OSHIMA, Japan — After more than two weeks without a proper bath, some residents on this tsunami-hit island decided to take matters into their own hands.
"My skin is starting to itch," 75-year-old Kumao Nakano said, as his neighbors assembled a makeshift bathhouse. "We're going to use this bathroom, which somehow was left standing. We found this old boiler, so we can heat water and pour it into the bathtub for everyone to use."
Six tsunamis swept onto this island off Japan's devastated northeast coast after the powerful offshore earthquake on March 11. The disaster severed water and electricity from the mainland, and it may be months before they are restored. Survivors from this community of 3,500 are banding together and resurrecting bygone practices to get by.

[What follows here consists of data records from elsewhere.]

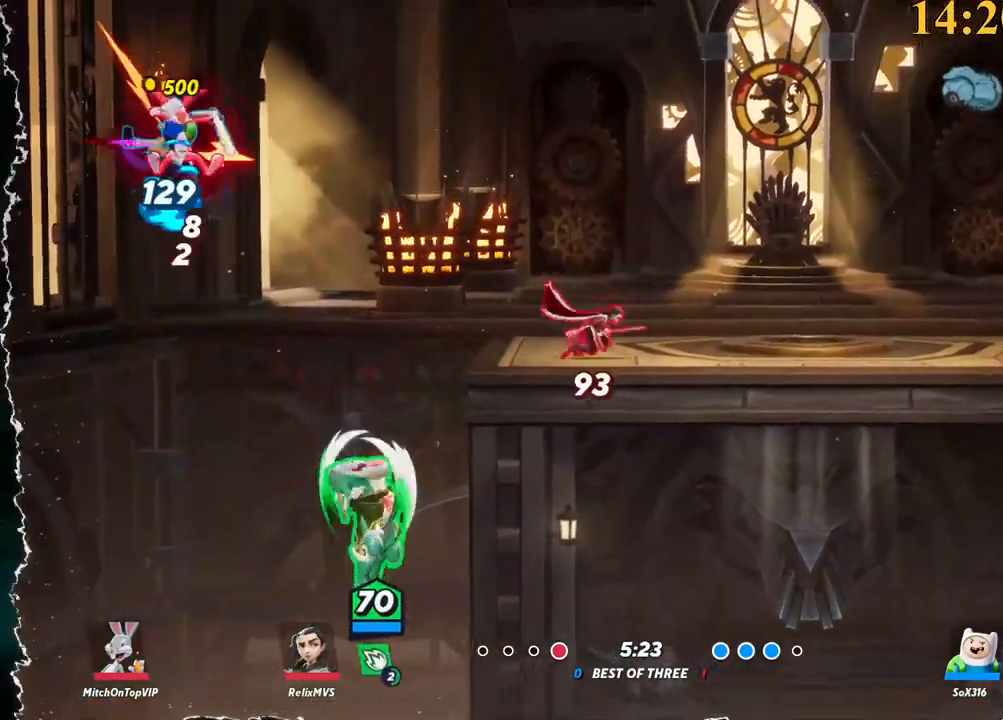
{"keys": ["d", "w"], "events": [[350, "space", "down"], [450, "space", "up"]]}
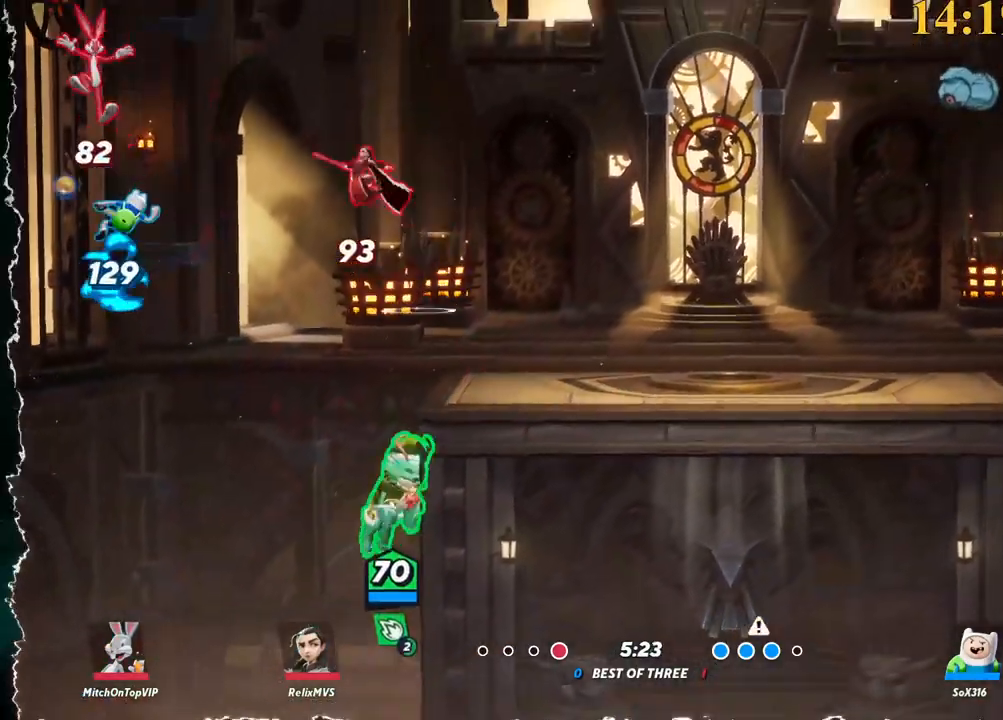
{"keys": ["a", "space"], "events": [[50, "space", "down"], [83, "space", "up"], [283, "space", "down"], [317, "w", "up"], [367, "space", "up"], [467, "space", "down"], [500, "a", "down"], [500, "d", "up"]]}
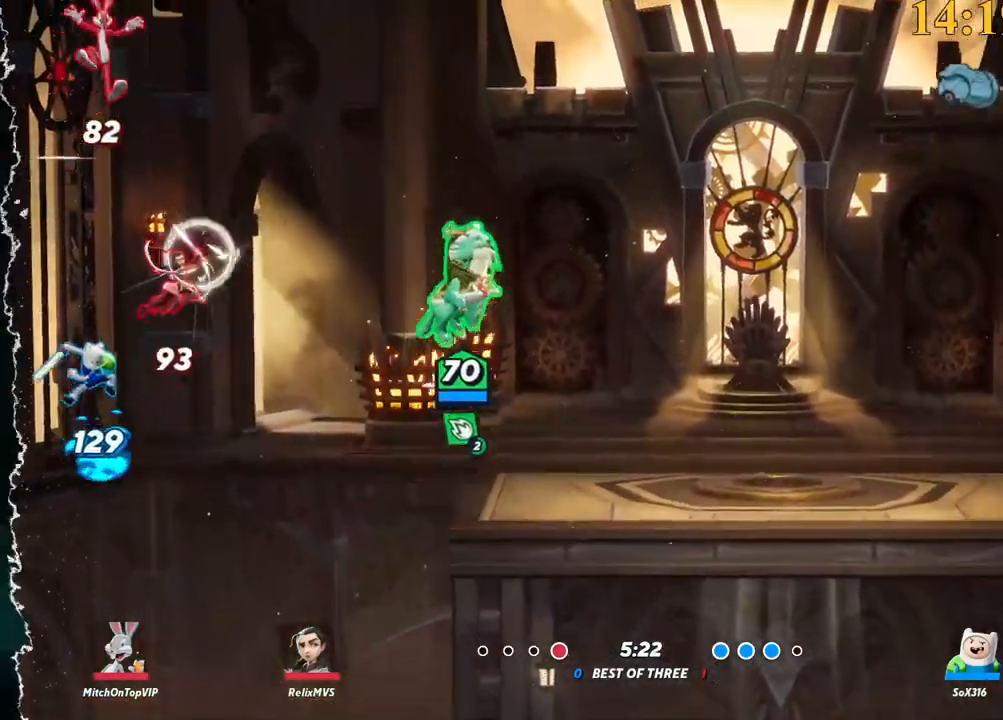
{"keys": ["d", "s"], "events": [[50, "space", "up"], [100, "alt_l", "down"], [100, "x", "down"], [183, "alt_l", "up"], [183, "x", "up"], [233, "s", "down"], [283, "a", "up"], [333, "d", "down"]]}
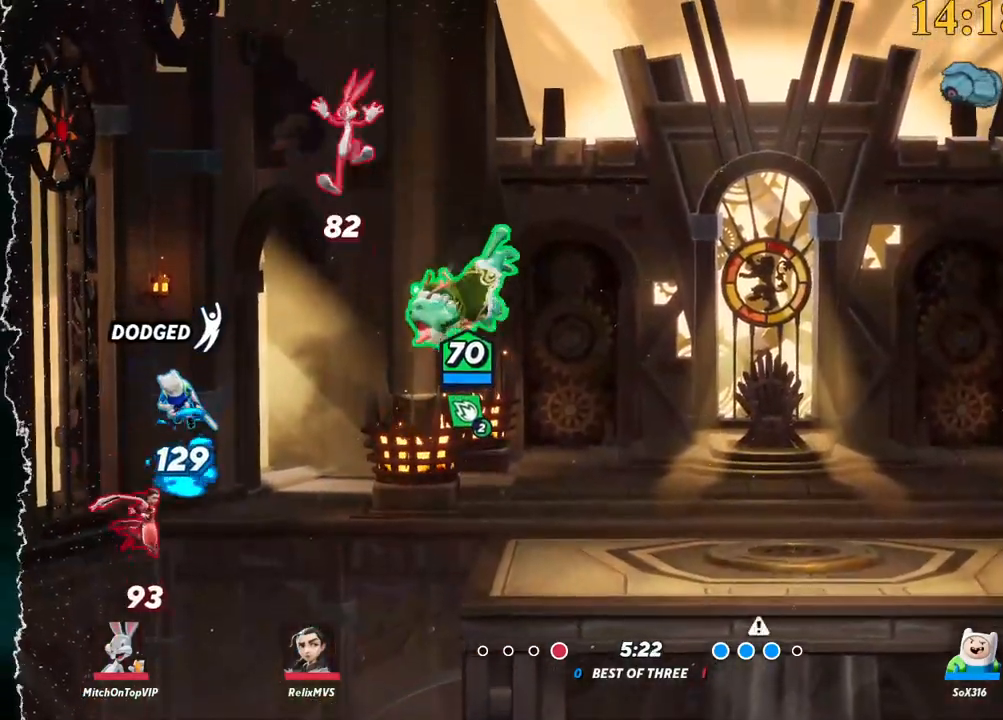
{"keys": ["d"], "events": [[200, "quote", "down"], [283, "quote", "up"], [383, "s", "up"]]}
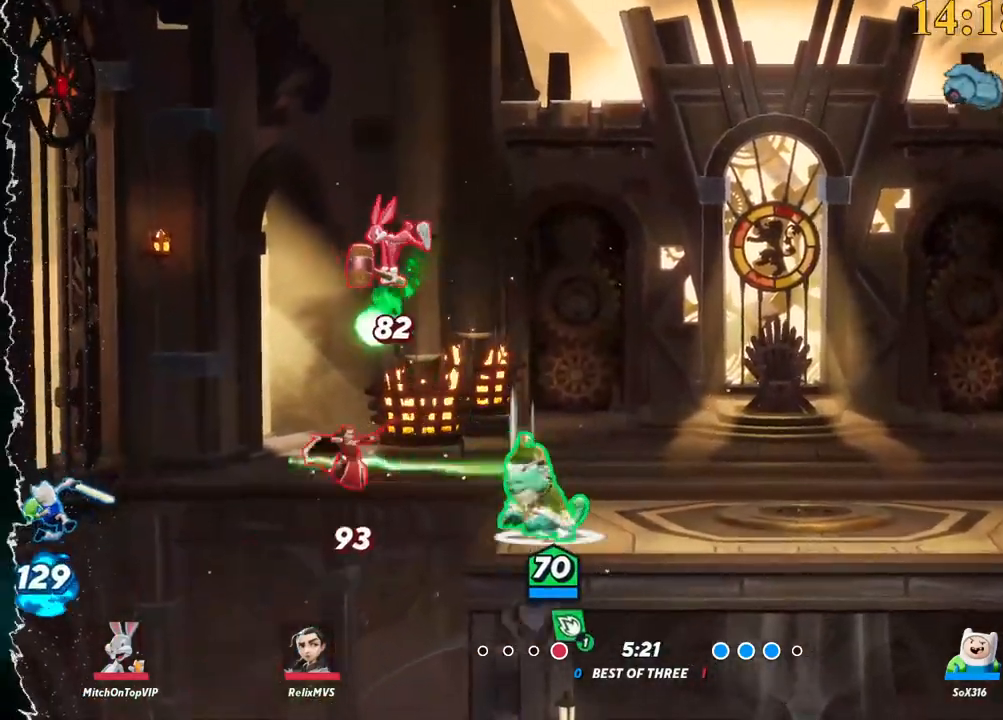
{"keys": ["d"], "events": [[250, "backslash", "down"], [350, "space", "down"], [383, "backslash", "up"], [383, "space", "up"], [433, "quote", "down"], [433, "space", "down"], [483, "quote", "up"], [483, "space", "up"]]}
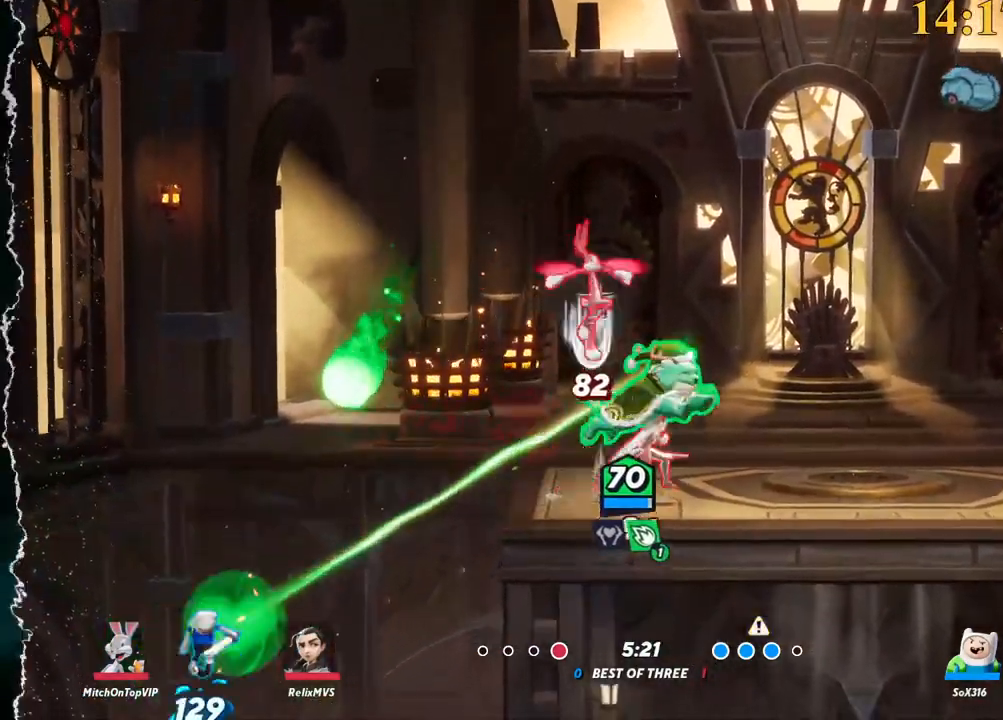
{"keys": ["d"], "events": [[33, "quote", "down"], [33, "w", "down"], [67, "quote", "up"], [300, "backslash", "down"], [400, "space", "down"], [450, "backslash", "up"], [450, "w", "up"], [483, "space", "up"]]}
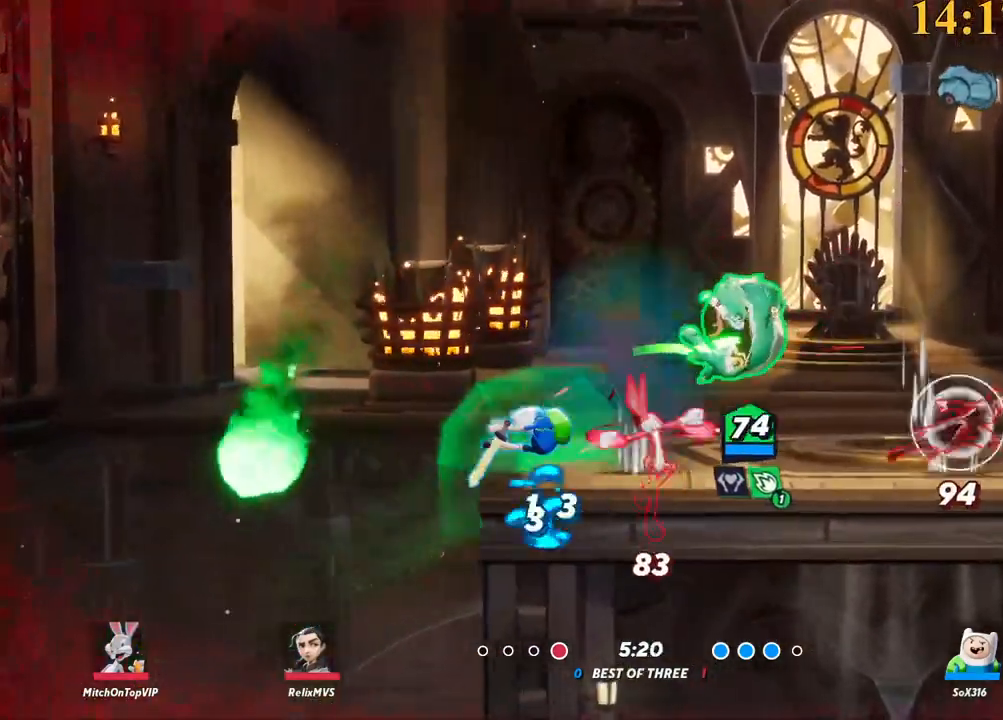
{"keys": ["d", "s"], "events": [[33, "space", "down"], [133, "space", "up"], [217, "p", "down"], [217, "semicolon", "down"], [267, "s", "down"], [350, "p", "up"], [350, "semicolon", "up"]]}
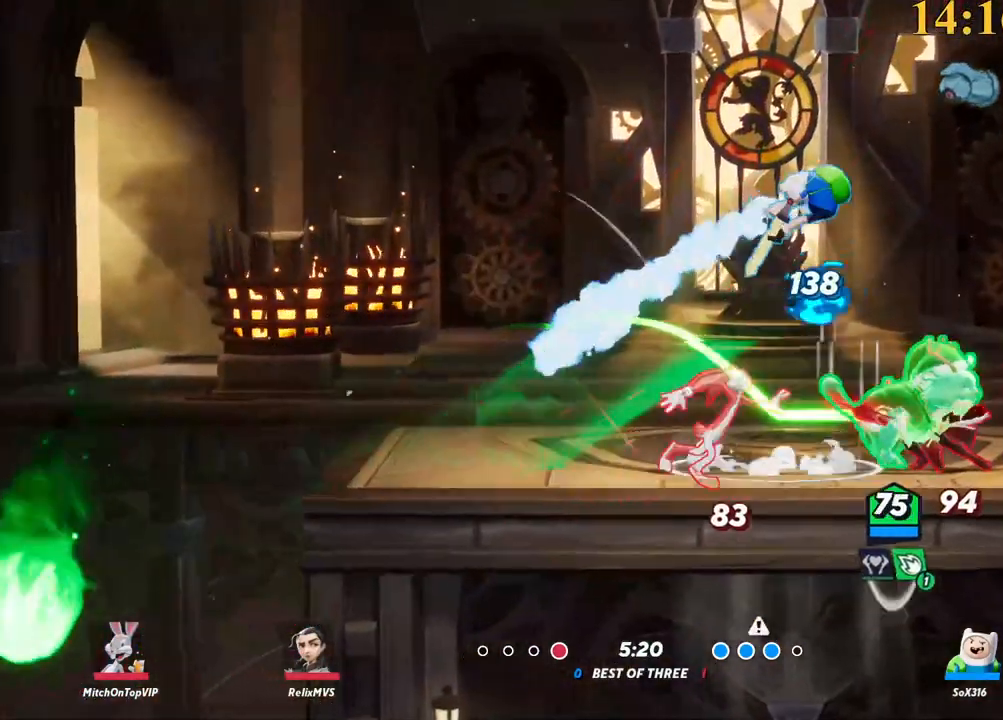
{"keys": ["a", "backspace"], "events": [[217, "s", "up"], [317, "backslash", "down"], [400, "a", "down"], [400, "space", "down"], [450, "backslash", "up"], [450, "d", "up"], [500, "backspace", "down"], [500, "space", "up"]]}
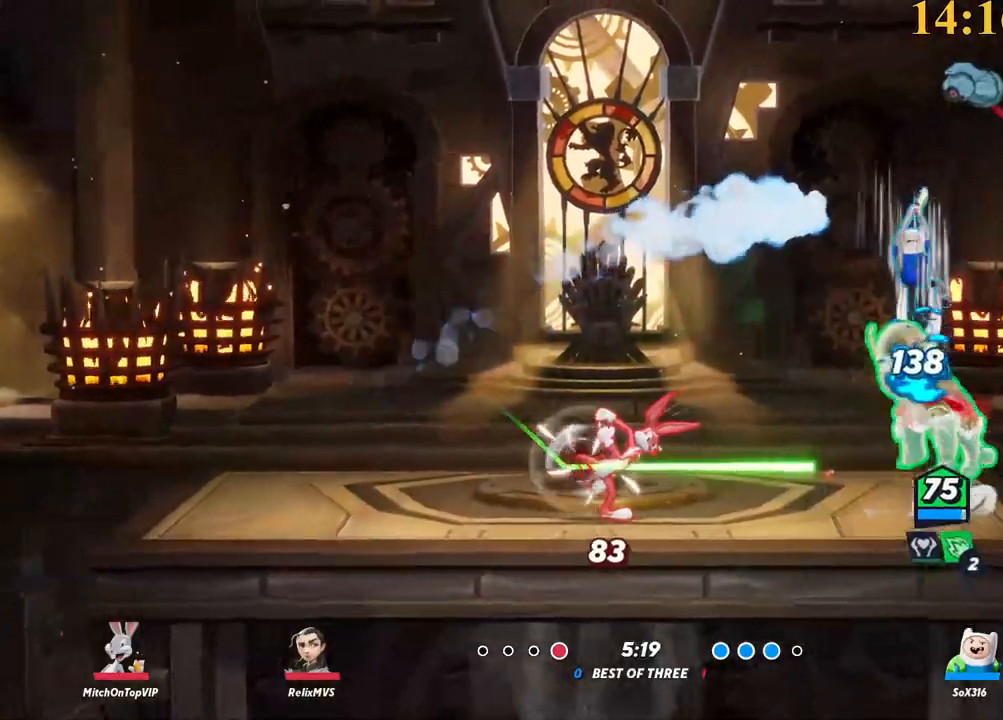
{"keys": ["a", "s"], "events": [[83, "backspace", "up"], [183, "s", "down"]]}
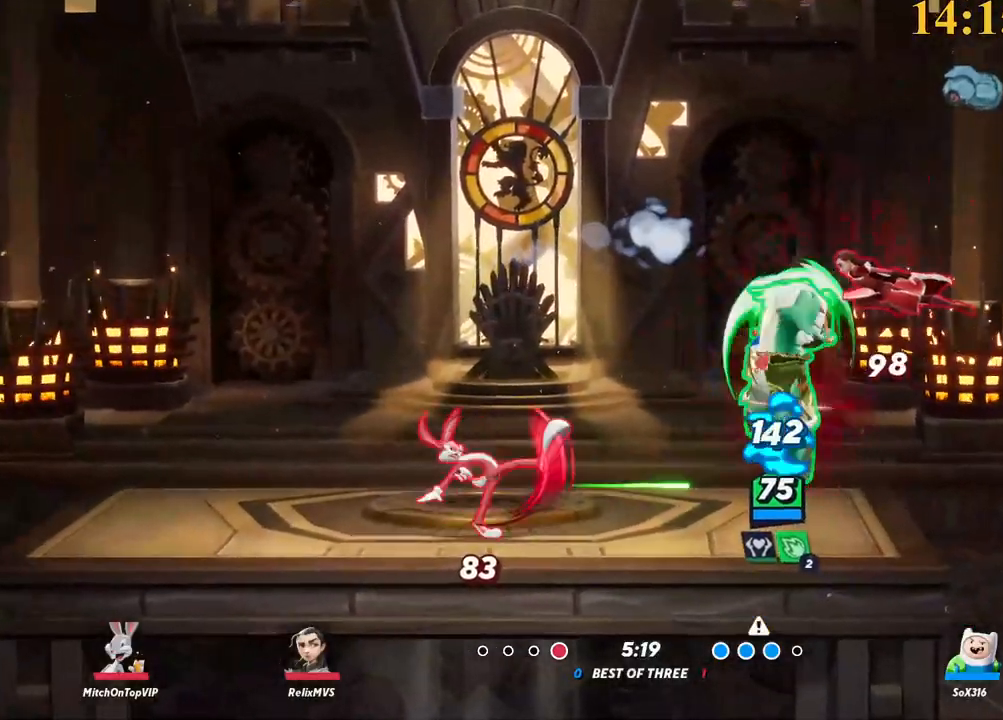
{"keys": ["a", "s", "space"], "events": [[100, "backslash", "down"], [183, "backslash", "up"], [233, "backslash", "down"], [283, "backslash", "up"], [467, "space", "down"]]}
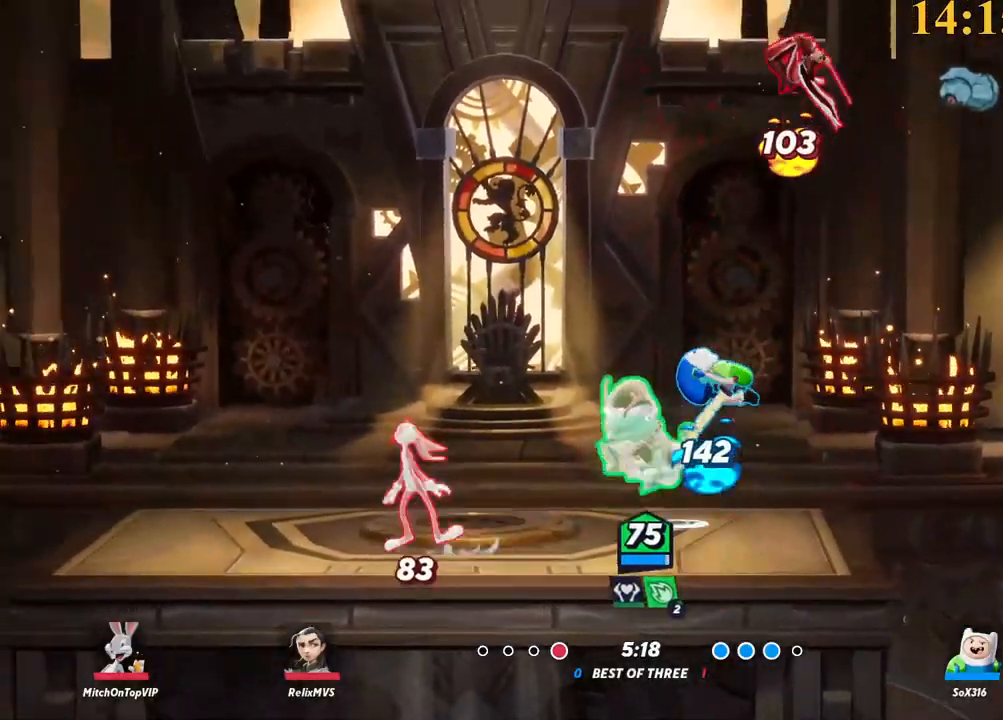
{"keys": ["d", "s"], "events": [[67, "space", "up"], [150, "s", "up"], [250, "space", "down"], [300, "a", "up"], [300, "d", "down"], [333, "s", "down"], [333, "space", "up"]]}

"I go to the river two or three times a day to get water," said Sayuri Nakayama, 25, nodding toward a steep path at the start of a half-mile trek. She rinsed a pot clean of rice, so she could use it to heat water to wash her one-year-old daughter Elena. Her laundry, scrubbed by hand, hung around her.
Televisions, blow dryers, space heaters lay jumbled amid the splintered wreckage around her, the appliances all quiet now without power.
An old wood-burning stove, dragged into a small clearing with a view of the ocean below, has become the meeting place for this part of the island, known as Isokusa. Residents, many now living on the upper floors of a nearby hotel, sit on logs and feed scraps of their ruined homes into the stove to stay warm.
"The thing I miss most is electricity," said Sadao Komatsu, 61, as he leaned into the heat.
Residents subsisted for a couple of weeks on bread and canned food, but now rice and other staples have begun to arrive by small boat. A large crane on a barge is slowly clearing the main bay of debris, including several houses whose roofs stick out of the water.